The defendant, having filed certain interrogatories to be answered by the plaintiff, under Gen. Sts. c. 129, §§ 46-57, obtained an order at June term 1865 that the plaintiff should answer the same, or show cause to the contrary. At the next December term, the plaintiff not having complied with the order, the defendant moved for a nonsuit. The motion was denied, and the case was continued. At March term 1866 the motion was renewed, and was again denied, but the ground on which the denial was placed by the judge does not appear. Section 56 of the statute provides that if an order to answer is not complied with, “ the court may enter a nonsuit or default, as the case may require.” This leaves it at least within the discretion of the judge to delay the nonsuit or default as long as he may think reasonable. Townsend v. Gibbs, 11 Cush. 158. If he had, after denying the motion, compelled the defendant to go to trial without having the interrogatories answered, the exceptions would have raised the question whether the defendant had not an absolute right to the answers before going to trial. But it does not appear that he did so, or that he would have refused a further continuance of the case if the defendant had moved for it. For aught that appears, the defendant chose to go to trial without the answers, in preference to farther delay. The exception is overruled, on the ground that it was within the discretion of the presiding judge to overrule the motion for a non-suit at that time, and it does not appear that his ruling went beyond this.
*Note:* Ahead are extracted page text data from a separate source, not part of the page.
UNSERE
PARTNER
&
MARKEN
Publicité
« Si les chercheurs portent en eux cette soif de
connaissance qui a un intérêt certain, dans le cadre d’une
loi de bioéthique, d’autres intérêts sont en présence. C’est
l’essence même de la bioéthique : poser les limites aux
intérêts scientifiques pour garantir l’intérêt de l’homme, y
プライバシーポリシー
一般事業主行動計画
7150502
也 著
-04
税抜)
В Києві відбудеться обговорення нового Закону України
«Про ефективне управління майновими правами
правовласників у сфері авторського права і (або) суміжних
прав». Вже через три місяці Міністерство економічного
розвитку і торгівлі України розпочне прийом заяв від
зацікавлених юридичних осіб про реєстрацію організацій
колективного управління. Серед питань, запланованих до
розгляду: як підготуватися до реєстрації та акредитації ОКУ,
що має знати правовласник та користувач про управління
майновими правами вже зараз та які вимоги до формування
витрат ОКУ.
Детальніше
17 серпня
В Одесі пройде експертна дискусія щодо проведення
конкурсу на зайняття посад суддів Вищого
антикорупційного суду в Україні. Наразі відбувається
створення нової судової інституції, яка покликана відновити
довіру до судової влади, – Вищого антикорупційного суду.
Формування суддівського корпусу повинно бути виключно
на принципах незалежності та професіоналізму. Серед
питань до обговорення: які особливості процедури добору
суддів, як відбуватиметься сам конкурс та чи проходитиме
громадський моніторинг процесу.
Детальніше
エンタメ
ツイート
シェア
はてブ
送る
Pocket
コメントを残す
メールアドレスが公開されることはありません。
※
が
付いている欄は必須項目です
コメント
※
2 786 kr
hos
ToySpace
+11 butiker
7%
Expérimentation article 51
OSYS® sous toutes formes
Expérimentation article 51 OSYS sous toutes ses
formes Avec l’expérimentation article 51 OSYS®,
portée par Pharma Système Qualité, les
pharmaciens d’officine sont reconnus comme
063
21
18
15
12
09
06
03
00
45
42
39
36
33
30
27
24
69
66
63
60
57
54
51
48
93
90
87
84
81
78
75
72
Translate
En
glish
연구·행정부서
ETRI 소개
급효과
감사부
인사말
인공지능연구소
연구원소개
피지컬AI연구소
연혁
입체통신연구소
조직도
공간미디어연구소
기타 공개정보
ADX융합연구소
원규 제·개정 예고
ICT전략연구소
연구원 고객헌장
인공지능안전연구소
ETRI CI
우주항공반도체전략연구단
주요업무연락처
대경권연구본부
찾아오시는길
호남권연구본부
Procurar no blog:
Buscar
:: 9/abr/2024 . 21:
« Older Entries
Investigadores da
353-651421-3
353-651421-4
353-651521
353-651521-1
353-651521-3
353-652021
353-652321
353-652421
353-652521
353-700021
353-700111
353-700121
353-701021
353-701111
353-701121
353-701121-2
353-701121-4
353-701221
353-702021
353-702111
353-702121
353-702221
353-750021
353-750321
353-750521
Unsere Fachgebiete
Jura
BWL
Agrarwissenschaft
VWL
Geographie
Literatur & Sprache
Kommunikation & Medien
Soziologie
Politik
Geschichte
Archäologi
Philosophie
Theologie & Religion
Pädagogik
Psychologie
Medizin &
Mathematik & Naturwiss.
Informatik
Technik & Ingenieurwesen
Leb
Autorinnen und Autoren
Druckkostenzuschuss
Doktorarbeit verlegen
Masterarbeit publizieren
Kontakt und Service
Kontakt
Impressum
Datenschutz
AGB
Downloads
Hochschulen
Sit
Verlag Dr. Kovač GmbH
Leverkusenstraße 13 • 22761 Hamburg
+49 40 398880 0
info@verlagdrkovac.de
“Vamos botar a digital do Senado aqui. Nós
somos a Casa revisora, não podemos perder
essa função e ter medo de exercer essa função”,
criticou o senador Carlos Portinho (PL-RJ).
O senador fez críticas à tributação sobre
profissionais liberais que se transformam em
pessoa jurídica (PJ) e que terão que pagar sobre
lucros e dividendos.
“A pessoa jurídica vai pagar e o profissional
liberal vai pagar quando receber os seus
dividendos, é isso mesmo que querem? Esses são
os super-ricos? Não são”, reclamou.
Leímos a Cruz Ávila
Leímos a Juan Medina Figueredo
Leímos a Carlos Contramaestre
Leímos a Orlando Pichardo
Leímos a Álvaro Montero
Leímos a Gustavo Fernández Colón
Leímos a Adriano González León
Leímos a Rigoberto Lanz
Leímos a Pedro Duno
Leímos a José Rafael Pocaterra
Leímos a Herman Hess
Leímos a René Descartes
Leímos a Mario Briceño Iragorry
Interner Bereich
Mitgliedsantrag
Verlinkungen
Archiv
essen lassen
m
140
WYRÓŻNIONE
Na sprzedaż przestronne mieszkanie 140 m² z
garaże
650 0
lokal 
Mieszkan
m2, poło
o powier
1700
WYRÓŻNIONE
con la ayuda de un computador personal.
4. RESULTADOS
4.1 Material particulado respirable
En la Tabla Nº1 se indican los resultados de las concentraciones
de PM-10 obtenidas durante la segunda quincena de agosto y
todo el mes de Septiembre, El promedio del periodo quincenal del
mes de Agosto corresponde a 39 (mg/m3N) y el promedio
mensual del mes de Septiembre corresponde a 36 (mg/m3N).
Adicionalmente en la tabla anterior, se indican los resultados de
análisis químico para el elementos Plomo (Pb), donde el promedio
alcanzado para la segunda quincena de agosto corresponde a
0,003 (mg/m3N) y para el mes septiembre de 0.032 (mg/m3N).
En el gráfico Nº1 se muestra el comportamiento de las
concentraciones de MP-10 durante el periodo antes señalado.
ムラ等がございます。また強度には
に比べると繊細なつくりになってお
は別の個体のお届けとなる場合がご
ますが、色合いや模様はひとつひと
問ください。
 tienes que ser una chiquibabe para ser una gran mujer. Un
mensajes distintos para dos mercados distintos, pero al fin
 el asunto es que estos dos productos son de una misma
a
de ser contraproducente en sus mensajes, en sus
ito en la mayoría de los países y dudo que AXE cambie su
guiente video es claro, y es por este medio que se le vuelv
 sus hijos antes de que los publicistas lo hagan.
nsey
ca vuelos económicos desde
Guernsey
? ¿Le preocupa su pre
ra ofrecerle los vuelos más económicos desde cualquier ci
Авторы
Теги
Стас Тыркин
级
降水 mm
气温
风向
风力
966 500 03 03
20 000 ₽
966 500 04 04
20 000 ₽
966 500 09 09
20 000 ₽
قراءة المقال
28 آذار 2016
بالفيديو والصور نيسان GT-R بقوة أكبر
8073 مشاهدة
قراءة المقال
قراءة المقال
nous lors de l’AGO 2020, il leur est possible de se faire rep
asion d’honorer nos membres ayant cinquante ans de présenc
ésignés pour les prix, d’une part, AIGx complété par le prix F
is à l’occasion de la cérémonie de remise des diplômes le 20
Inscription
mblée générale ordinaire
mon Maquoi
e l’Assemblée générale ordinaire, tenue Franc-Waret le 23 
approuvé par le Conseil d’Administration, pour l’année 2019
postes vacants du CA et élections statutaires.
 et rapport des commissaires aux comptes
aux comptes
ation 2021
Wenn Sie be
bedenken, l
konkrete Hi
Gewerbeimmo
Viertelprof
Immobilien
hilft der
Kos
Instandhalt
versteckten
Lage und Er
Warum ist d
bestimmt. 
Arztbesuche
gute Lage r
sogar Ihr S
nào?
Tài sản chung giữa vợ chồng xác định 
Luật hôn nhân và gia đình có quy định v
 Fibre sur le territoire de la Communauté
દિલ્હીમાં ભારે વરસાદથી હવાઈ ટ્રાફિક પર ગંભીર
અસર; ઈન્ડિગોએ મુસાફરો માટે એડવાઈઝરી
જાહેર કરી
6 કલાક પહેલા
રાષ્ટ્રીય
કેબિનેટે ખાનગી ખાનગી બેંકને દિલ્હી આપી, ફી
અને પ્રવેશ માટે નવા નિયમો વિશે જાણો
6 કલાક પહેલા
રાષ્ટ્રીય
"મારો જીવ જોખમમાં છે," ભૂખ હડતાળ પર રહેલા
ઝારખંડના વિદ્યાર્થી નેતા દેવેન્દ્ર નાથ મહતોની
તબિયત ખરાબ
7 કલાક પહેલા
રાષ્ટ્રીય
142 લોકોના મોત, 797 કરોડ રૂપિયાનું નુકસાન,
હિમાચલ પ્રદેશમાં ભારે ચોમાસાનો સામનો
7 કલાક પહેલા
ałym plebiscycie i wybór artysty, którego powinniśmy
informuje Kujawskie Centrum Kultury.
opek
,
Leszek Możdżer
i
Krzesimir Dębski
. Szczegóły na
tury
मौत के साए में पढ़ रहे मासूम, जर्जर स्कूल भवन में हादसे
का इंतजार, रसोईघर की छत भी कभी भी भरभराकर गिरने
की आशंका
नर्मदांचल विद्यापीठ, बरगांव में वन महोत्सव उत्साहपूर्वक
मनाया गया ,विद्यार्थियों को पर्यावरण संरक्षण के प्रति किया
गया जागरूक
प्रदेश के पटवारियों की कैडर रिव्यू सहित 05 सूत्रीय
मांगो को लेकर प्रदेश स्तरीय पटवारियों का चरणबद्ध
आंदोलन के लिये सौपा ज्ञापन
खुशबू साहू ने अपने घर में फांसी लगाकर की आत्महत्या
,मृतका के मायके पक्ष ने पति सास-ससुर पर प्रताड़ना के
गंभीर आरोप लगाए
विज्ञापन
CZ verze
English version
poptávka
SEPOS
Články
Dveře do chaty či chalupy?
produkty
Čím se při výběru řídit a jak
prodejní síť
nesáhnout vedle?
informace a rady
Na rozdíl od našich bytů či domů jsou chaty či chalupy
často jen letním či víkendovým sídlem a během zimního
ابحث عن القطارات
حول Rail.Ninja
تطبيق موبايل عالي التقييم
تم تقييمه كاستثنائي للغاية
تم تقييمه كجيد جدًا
The plaintifFs counsel contends that, as the motion was made at a previous term and overruled, it could not be again entertained at the March term. But this ground is untenable. The defendant had a right to renew it, and the court had power to act upon it as if it had never before been made. There might be reasons for granting it in March which did not exist at the prior term. We have no occasion to discuss the reasons on which the decision was made at December term, because they are not be fore us for revision. The ruling resulted merely in a continuance *12If the judge who presided at the March term had put his decision on the same ground, we might have had occasion to decide’ whether a party can, by selling his claim and permitting a suit to be brought in his name, deprive a defendant of ihe benefit of the statute.
The defendant also excepted to the admission in evidence of the answer of Bernard Adler, a deponent, to the 11th cross-interrogatory. The deponent was asked whether the defendant did not on a certain occasion claim from Stern that there was something due him for not delivering a lot of goods purchased of him. The question was answered by stating what claim the defendant did make. We think this answer is sufficiently responsive, in a foreign deposition, to be admitted in evidence. It states what the transaction was in respect to which the inquiry was made, and enabled the jury to judge how far it varied, if at all, from the assumptions of the interrogatory.
The deposition of Adler was sufficient to authorize the jury to find that the goods were sold and delivered to the defendant. He said that he knew of the sale, and the goods were sent to another store to be packed for the defendant, and the receipt thereof acknowledged; and they were sold at market prices. On cross-examination, he said he was present at the sale of the goods by Stern to Filene. The jury would be authorized to infer that the goods were sent to be packed in conformity with the directions of the defendant. This would constitute a delivery. Exceptions overruled.